• **Task to carry out**: Reproduce each of the entries below word for word, leaving out the pictures.

------------------------------------------------------------

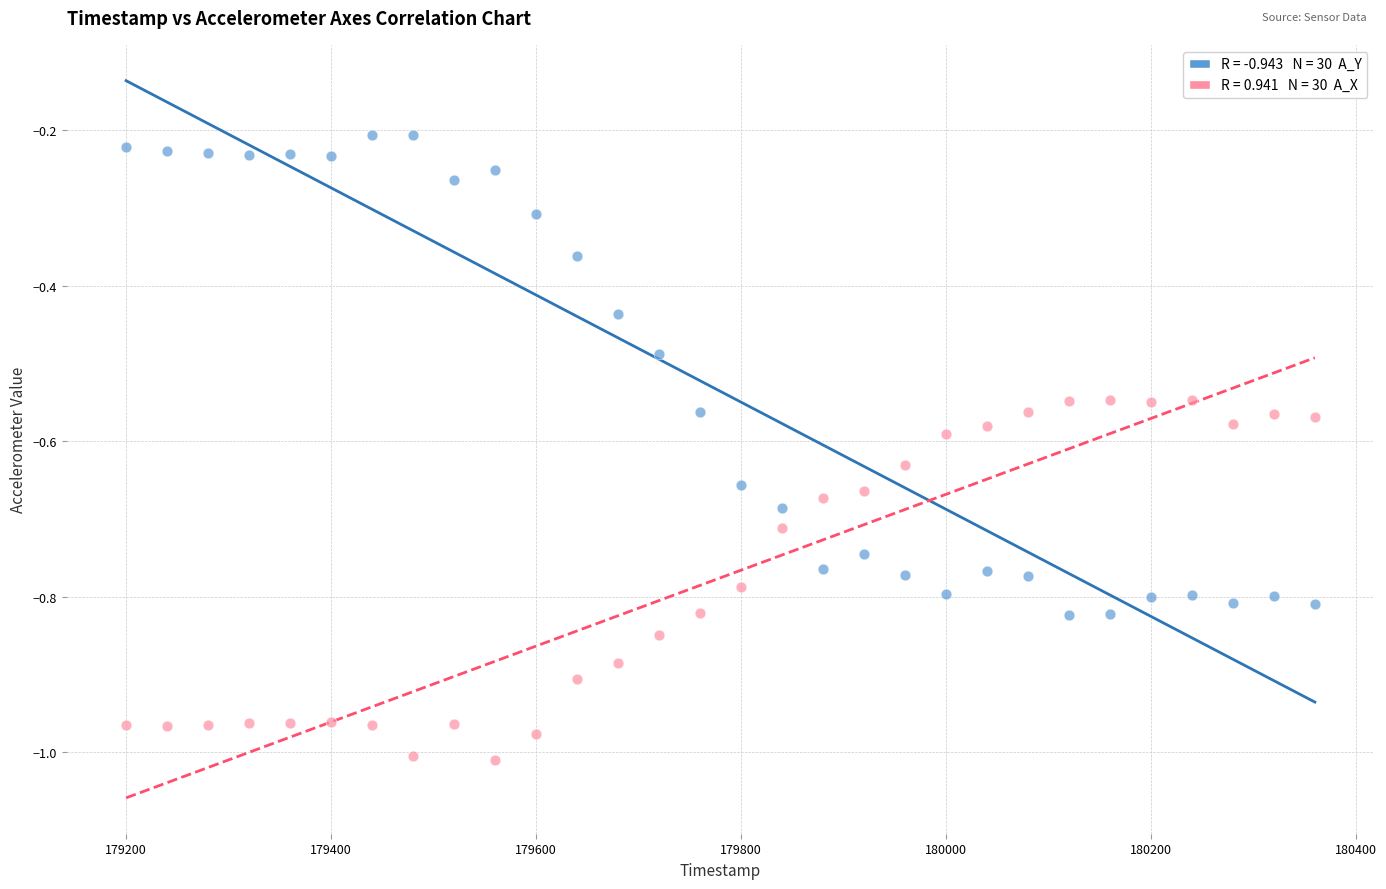

Across all data points, what is the range of X values (max minus min)?

1160.0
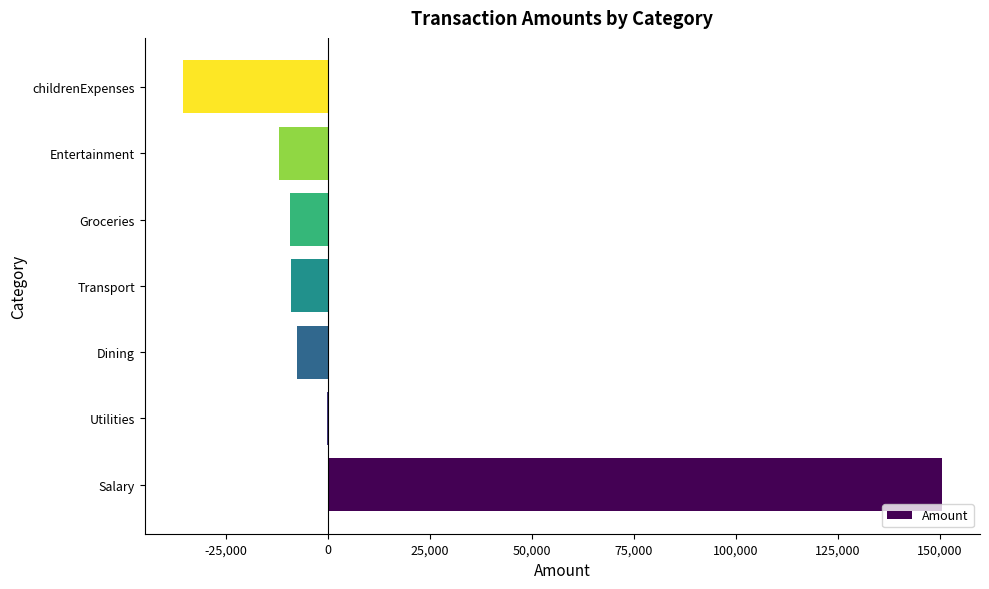

Count the number of categories in the chart.

7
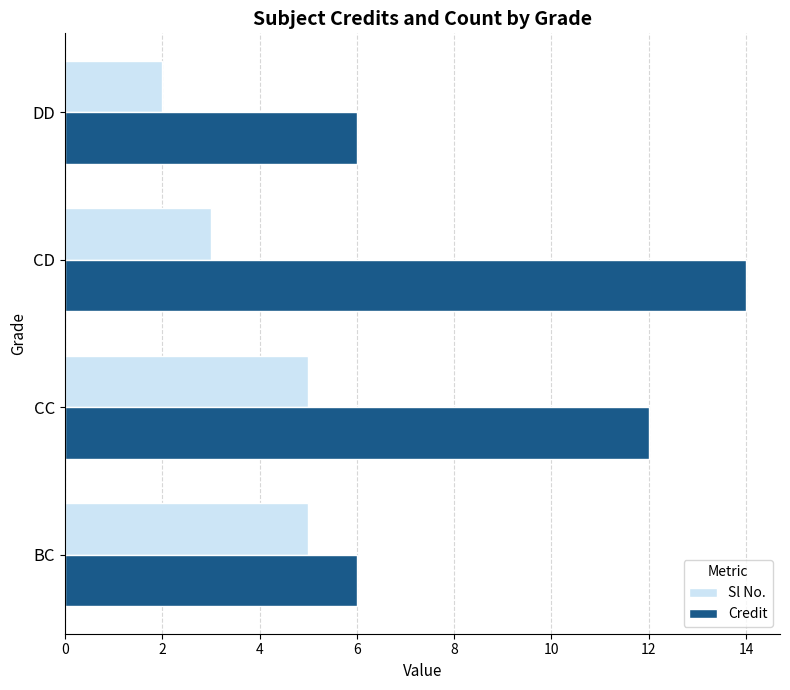

True or false: Sl No. has a value of 2 at DD.

True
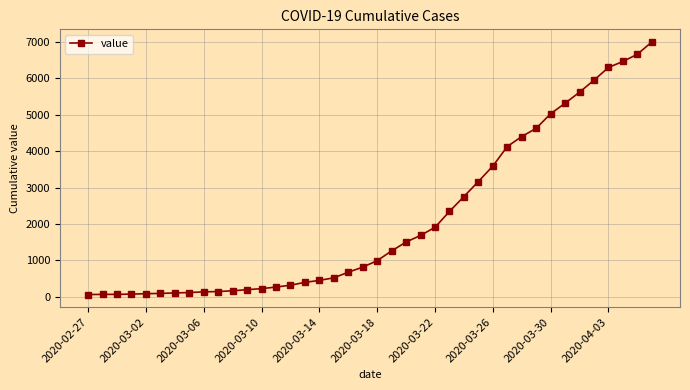

What is the difference between the maximum and minimum values?

6931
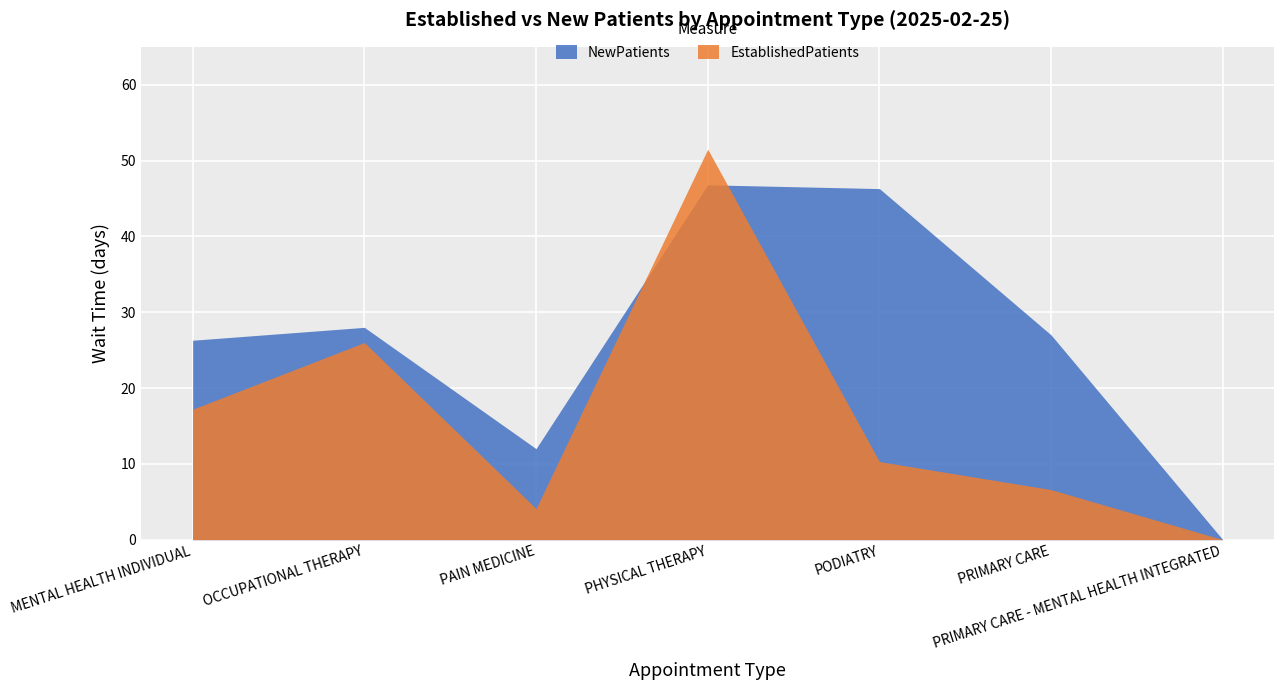

What is the label of the 5th point from the right?

PAIN MEDICINE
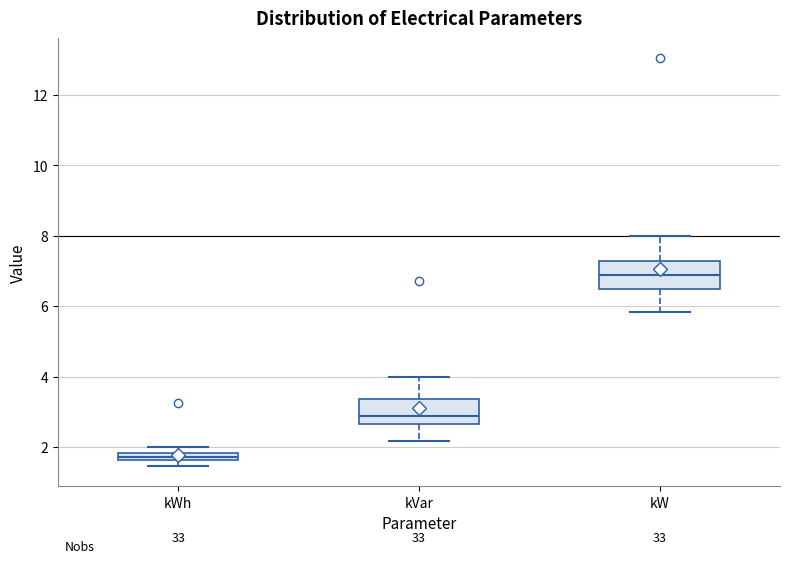

Where is the upper edge of the box for kVar on the y-axis? The values are not printed on the chart, so give them approximately, as read against the axis.

3.4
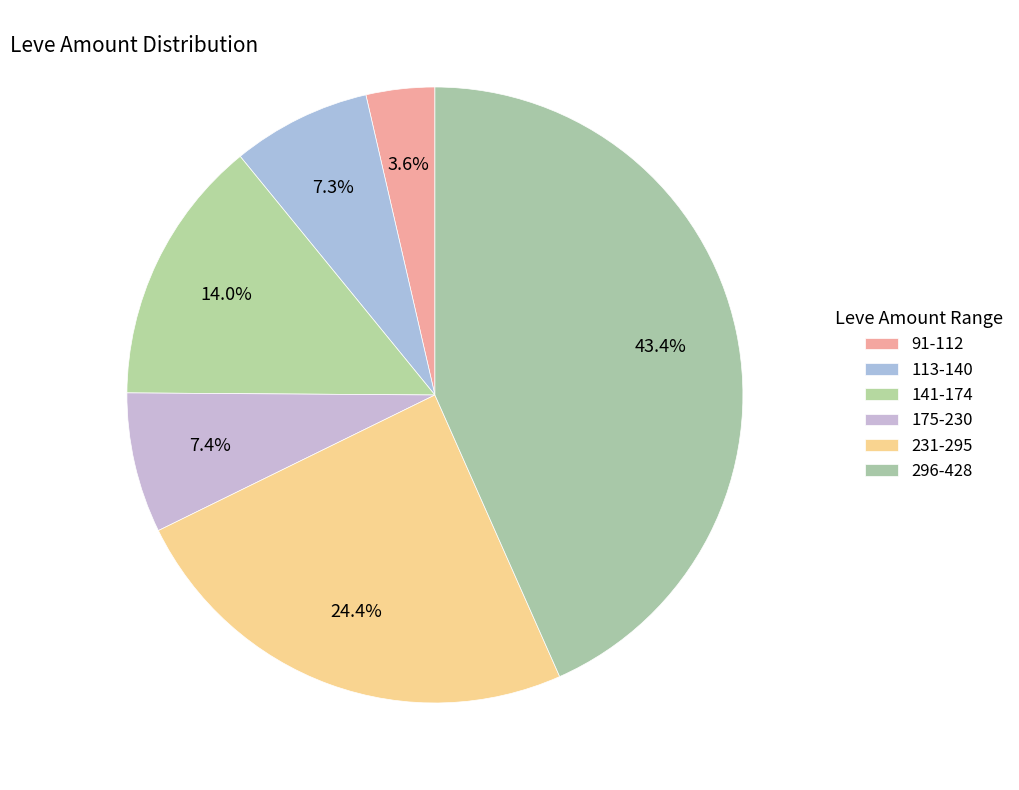

How many slices are in this pie chart?

6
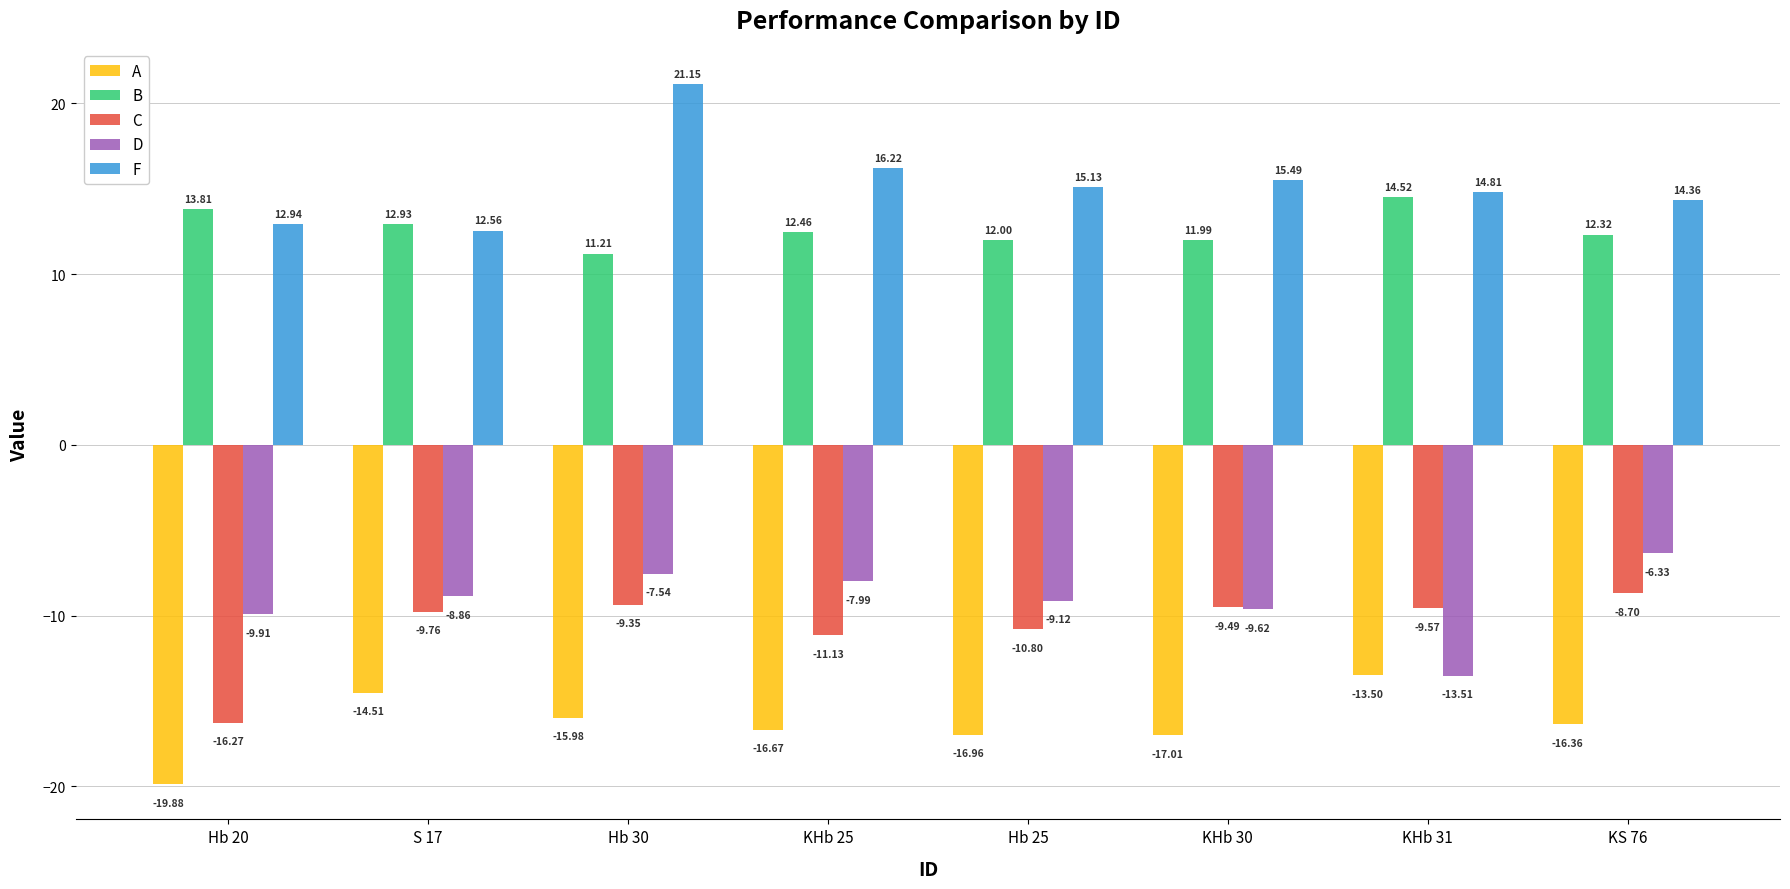

What is the approximate value of A at KHb 25?

-16.7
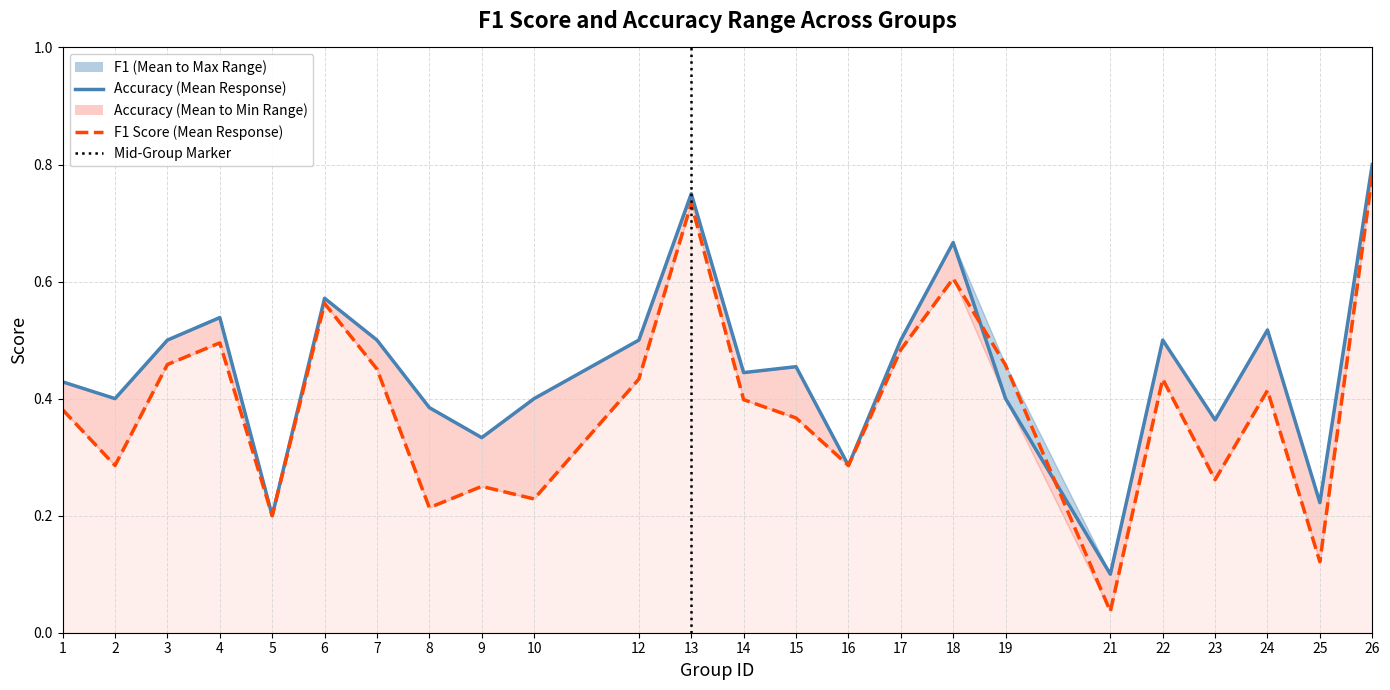

What is the sum of all F1 Score (Mean Response) values?

9.3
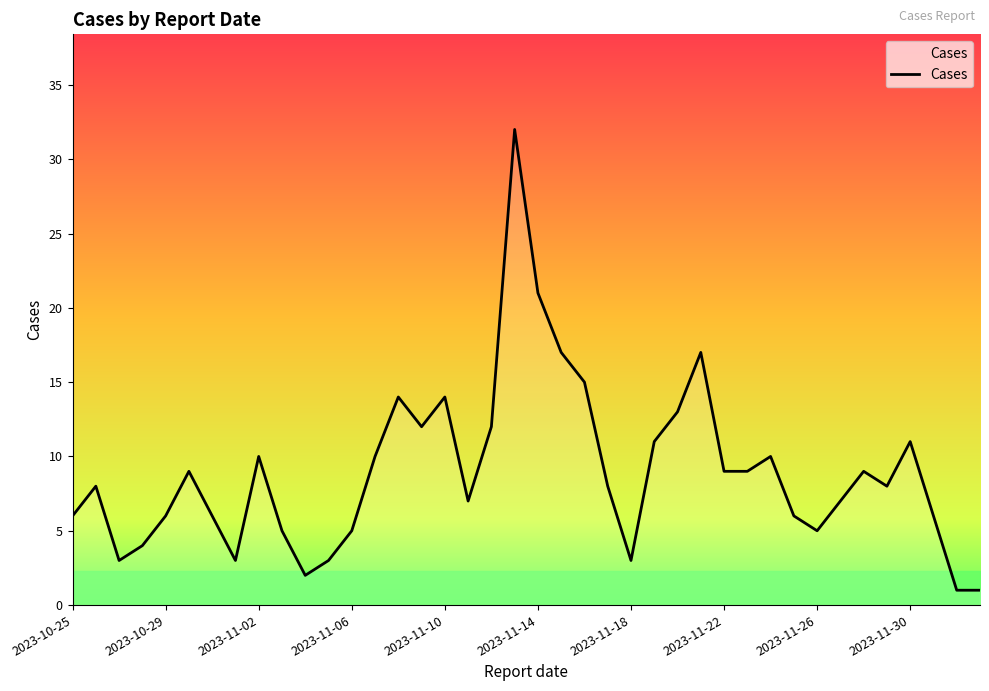

What is the difference between the maximum and minimum values?

31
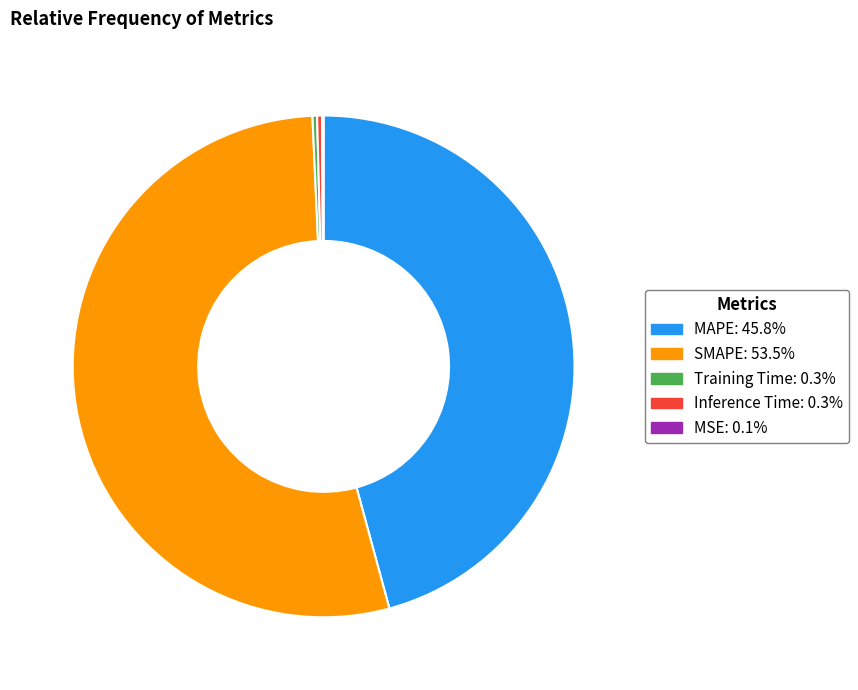

Which slice is the largest?

SMAPE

------------------------------------------------------------

• **Exercise result**:
Across all data points, what is the range of X values (max minus min)?

1160.0

Count the number of categories in the chart.

7

True or false: Sl No. has a value of 2 at DD.

True

What is the difference between the maximum and minimum values?

6931

What is the label of the 5th point from the right?

PAIN MEDICINE

Where is the upper edge of the box for kVar on the y-axis? The values are not printed on the chart, so give them approximately, as read against the axis.

3.4

How many slices are in this pie chart?

6

What is the approximate value of A at KHb 25?

-16.7

What is the sum of all F1 Score (Mean Response) values?

9.3

What is the difference between the maximum and minimum values?

31

Which slice is the largest?

SMAPE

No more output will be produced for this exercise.